LMAs may serve as dedicated airways for maintaining airway patency, ventilation, and facilitating tracheal intubation (15). Intubating LMAs are highly recommended by the British expert working group (32) as backup devices for failed conventional tracheal intubation; there is consensus of opinion that blind TT insertion should be replaced by guidance of the TT by a FB.

 

The Aintree intubation catheter was specifically designed for FBA tracheal intubation through supraglottic airways (29); its flexibility allows loading over a pediatric FB and its stiffness facilitates railroading of the TT into the trachea. This two-stage technique usually provides an easy passage of the FB and the catheter through the LMA into the trachea without necessitating an expert operator (20, 33). When the FB and the LMA are removed with the catheter in place, a properly selected TT may be easily passed over it into the trachea.      

 

Recommendations of the Austrian Working Group for Airway Management

 

We highly recommend limiting conventional tracheal intubation to two attempts.

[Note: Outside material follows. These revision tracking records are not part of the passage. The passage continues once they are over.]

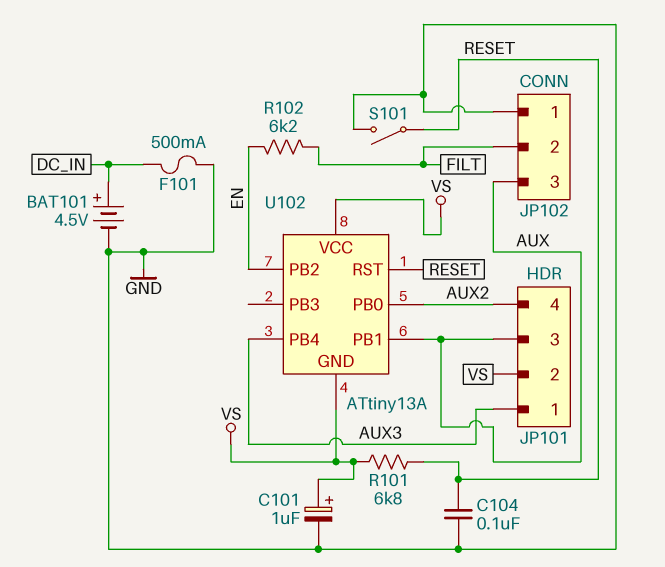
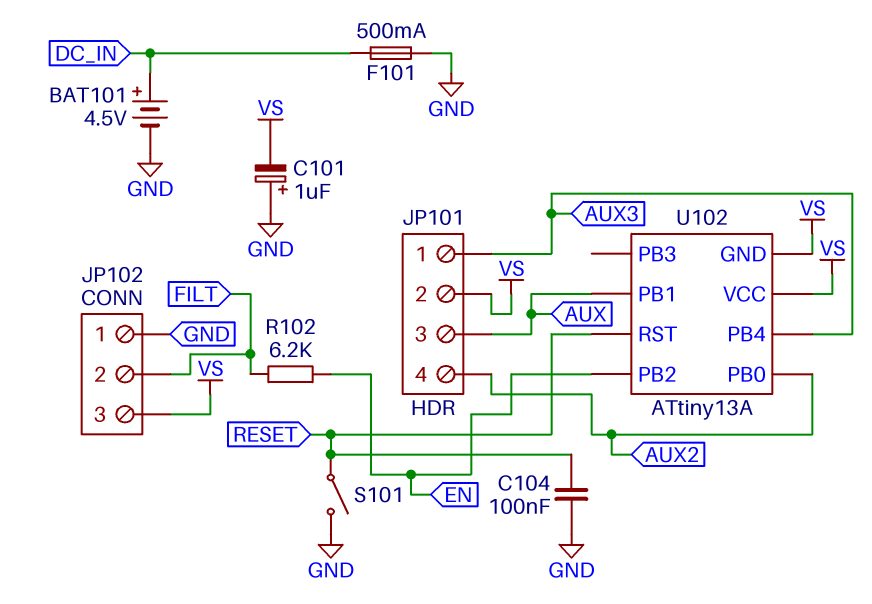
C101: 1uF (plus VS, minus GND) -> 1uF (plus GND, minus VS)
JP102 pin 3: AUX -> VS
R101: 6.8k (RESET, VS) -> none

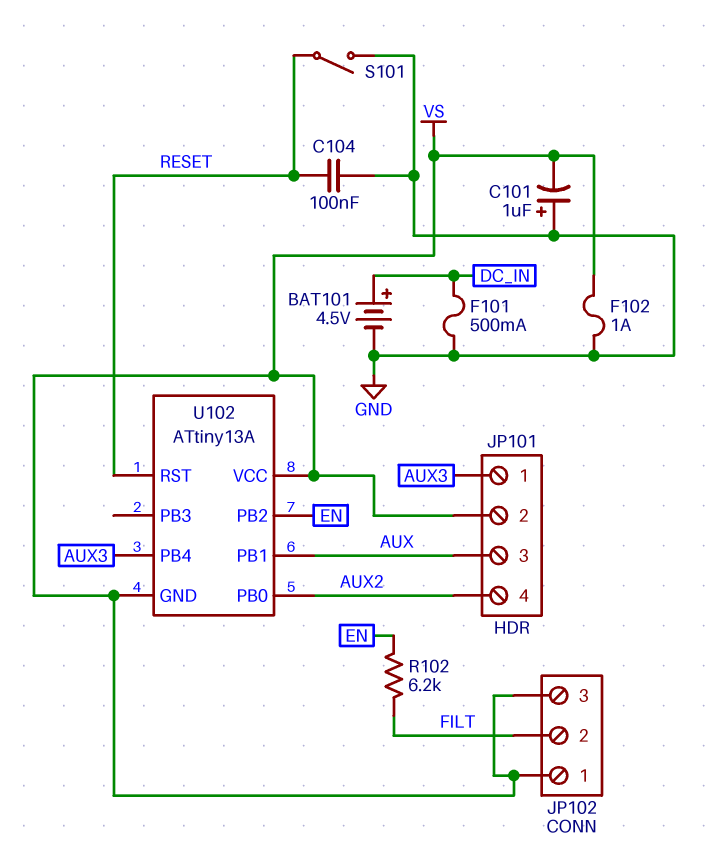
F102: none -> 1A (GND, VS)
JP102 pin 1: GND -> VS

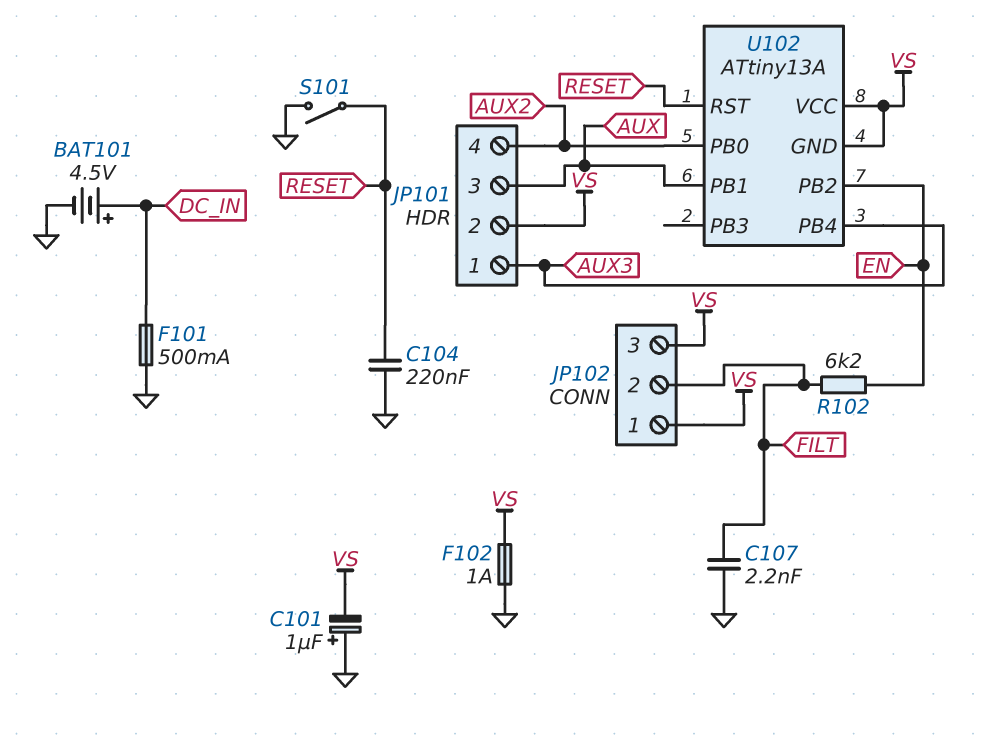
C104: 100nF (GND, RESET) -> 220nF (GND, RESET)
C107: none -> 2.2nF (FILT, GND)

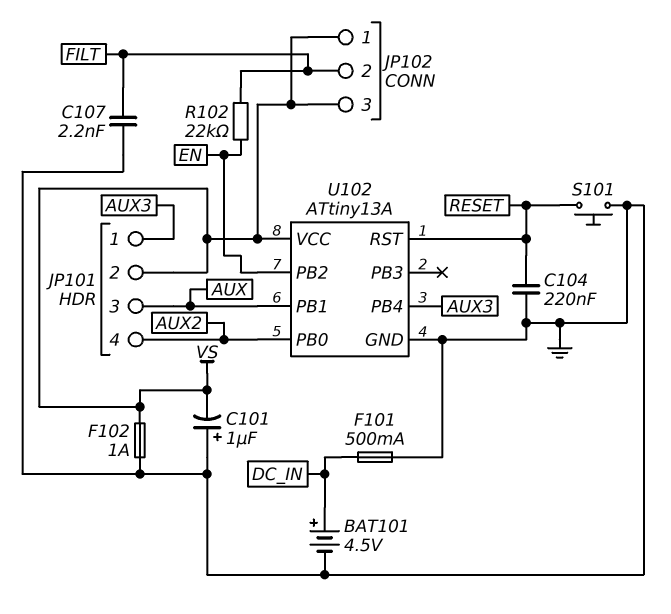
R102: 6.2k (EN, FILT) -> 22k (EN, FILT)
S101: switch (GND, RESET) -> button (GND, RESET)
U102 pin GND: VS -> GND

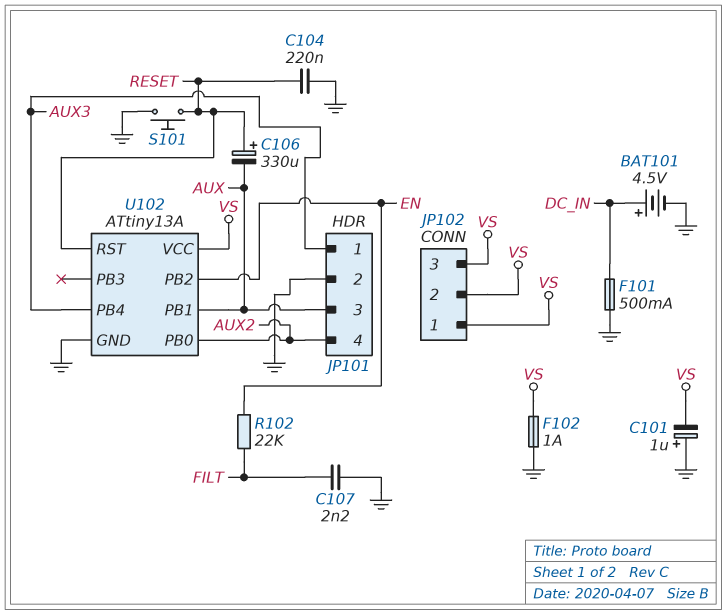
C106: none -> 330uF (plus RESET, minus AUX)
JP101 pin 2: VS -> GND
JP102 pin 2: FILT -> VS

Optimum preparation for CL and tracheal intubation with proper patient positioning and external laryngeal manipulation should be already provided for the first attempt; poor laryngeal views at this early state of AM, indicating a difficult conventional tracheal intubation, should give rise to initiate rational decisions: selecting an alternative technique including FBA tracheal intubation and tracheal intubation using an AOL or a GVL, proceeding with a LMA with the option of tracheal intubution using this device as conduit, preferably under guidance by a FB, or awakening of the patient when feasible.